• _WORK REQUIRED_
Pull out each line in the listing below that contains the string "collection", and copy those lines unchanged.

• _RECORDS_
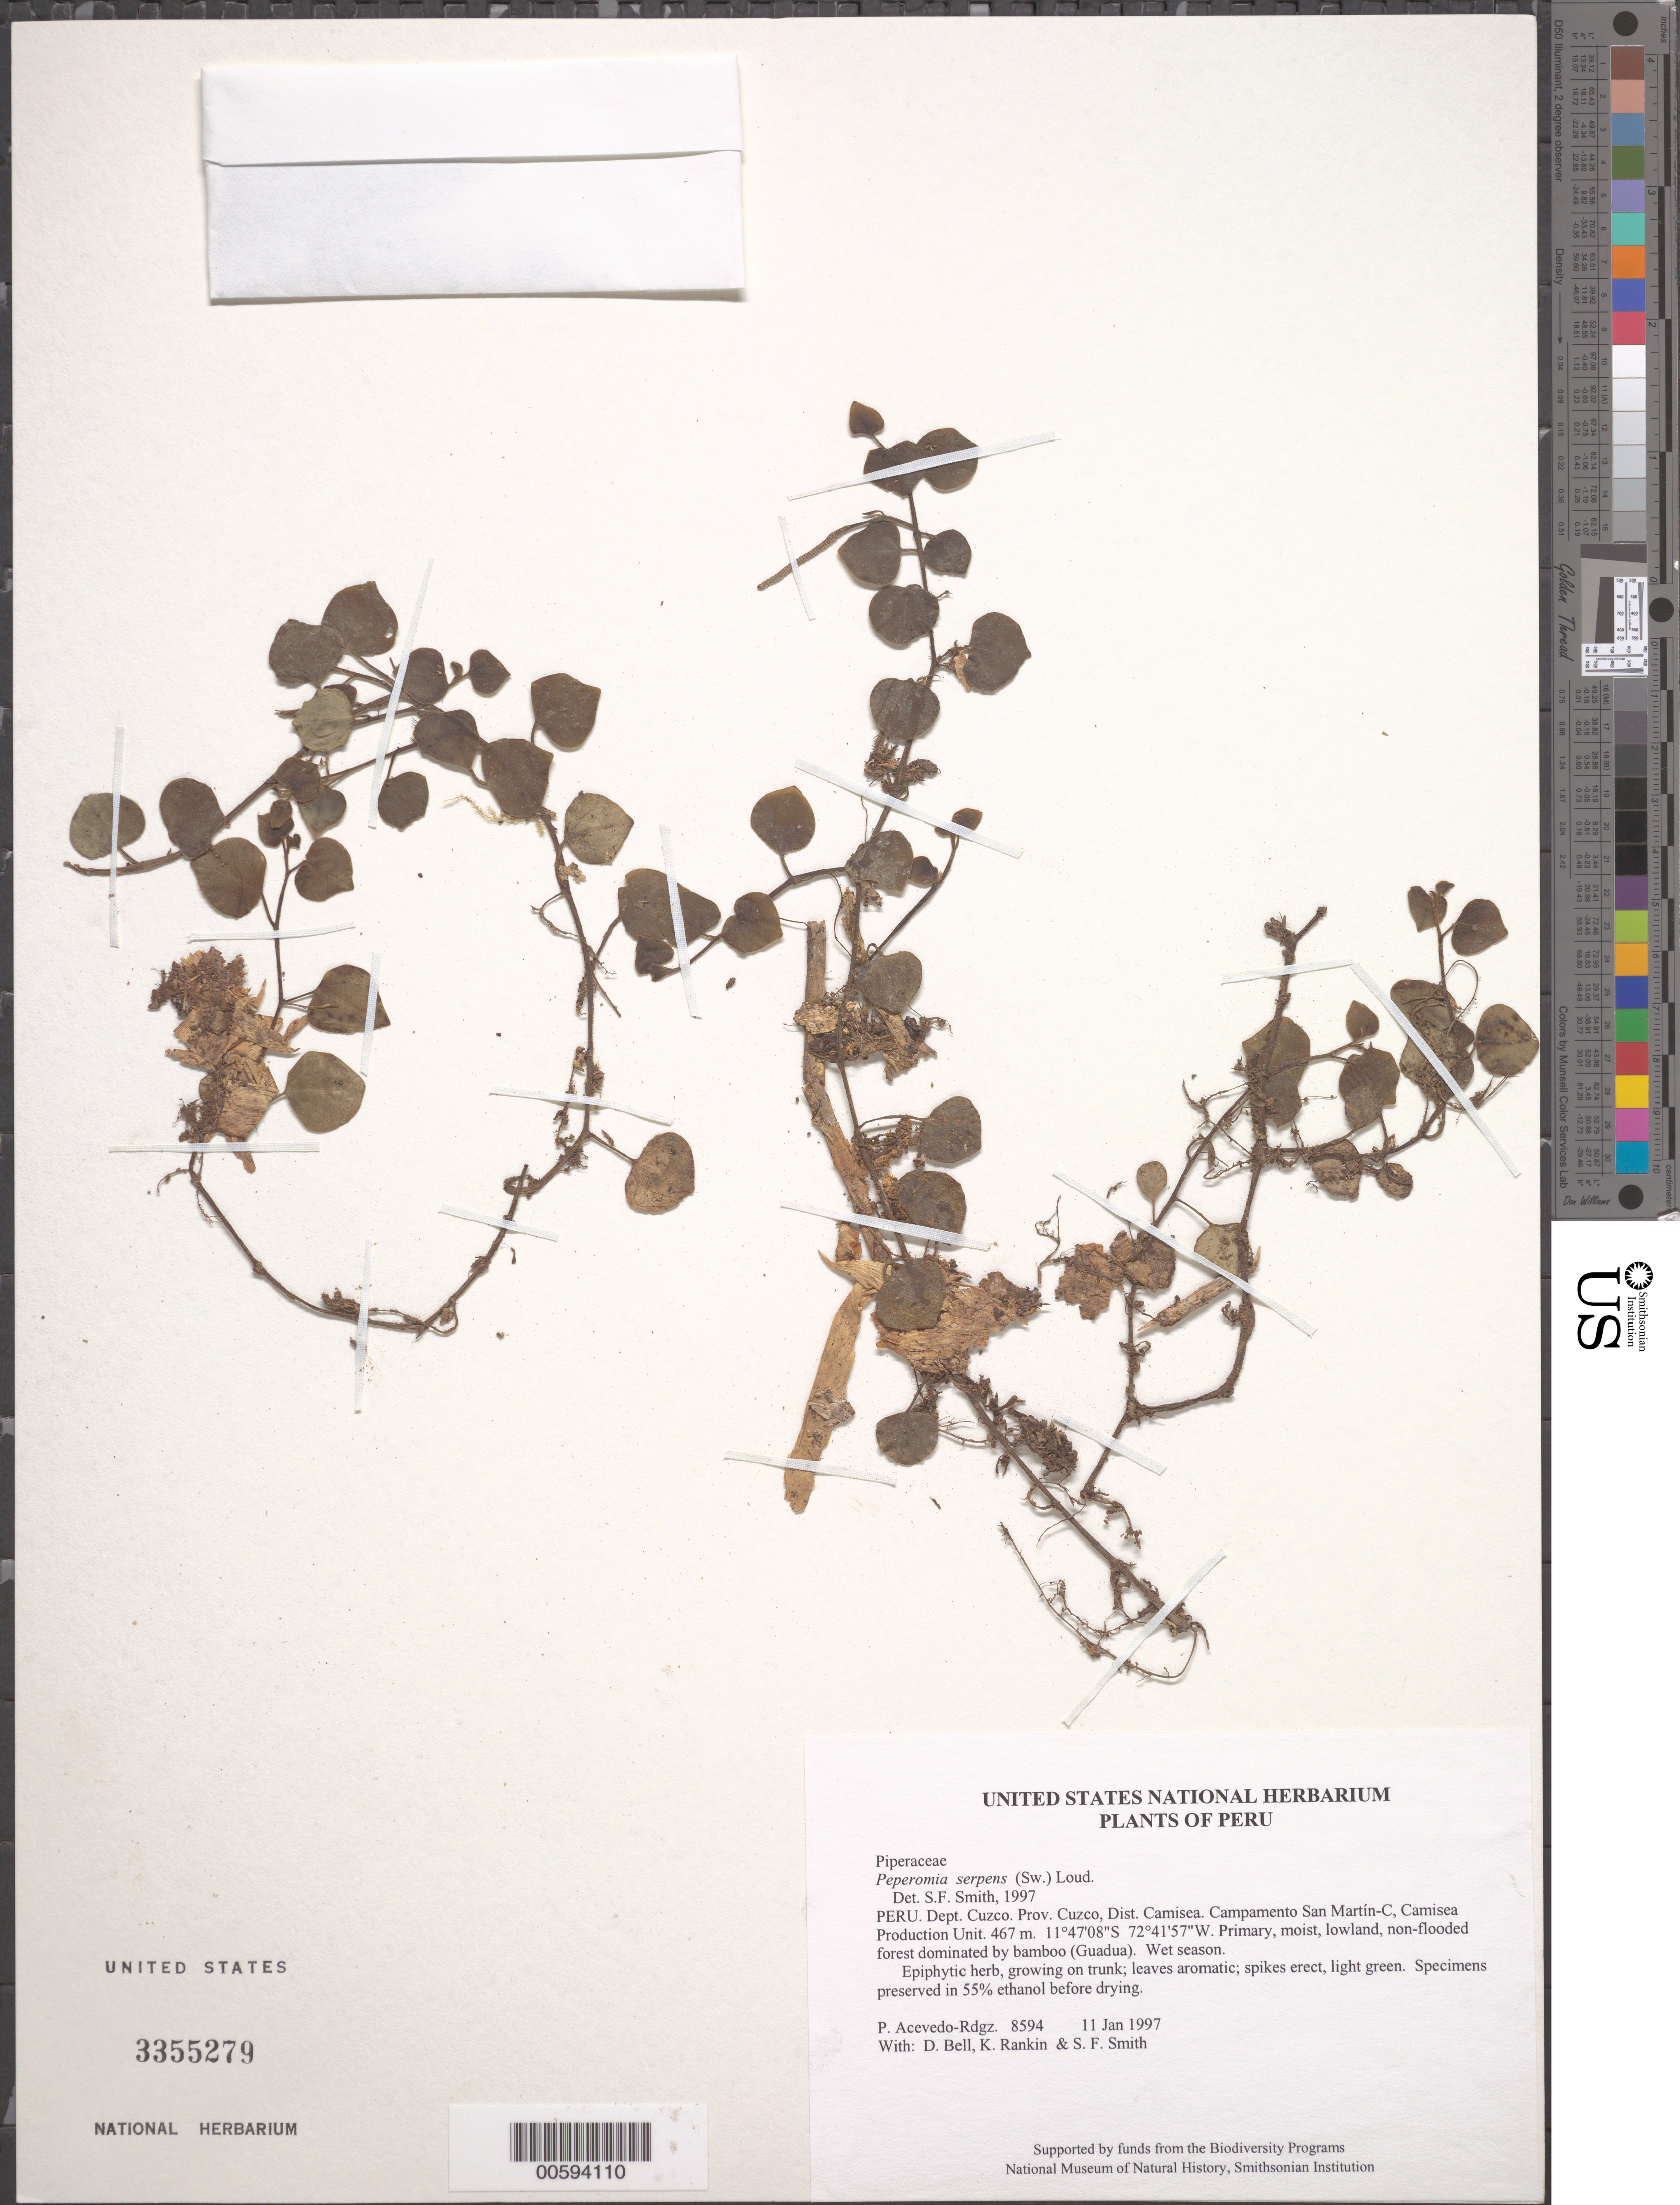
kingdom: Plantae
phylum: Tracheophyta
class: Magnoliopsida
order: Piperales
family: Piperaceae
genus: Peperomia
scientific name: Peperomia serpens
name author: (Sw.) Loudon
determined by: Smith, Stephen F., (US), NMNH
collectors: P. Acevedo-Rodr., D. A. Bell, K. B. Rankin & S.F. Smith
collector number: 8594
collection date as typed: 11 Jan 1997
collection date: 1997-01-11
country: Peru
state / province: Cusco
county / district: Cusco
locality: Districto Camisea, Campamento San Martín-C, Camisea Production Unit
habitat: Primary, moist, lowland, non-flooded forest dominated by bamboo (Guadua). Wet season.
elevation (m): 467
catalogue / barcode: US 3355279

• _WRITTEN SOLUTION_
collection date as typed: 11 Jan 1997
collection date: 1997-01-11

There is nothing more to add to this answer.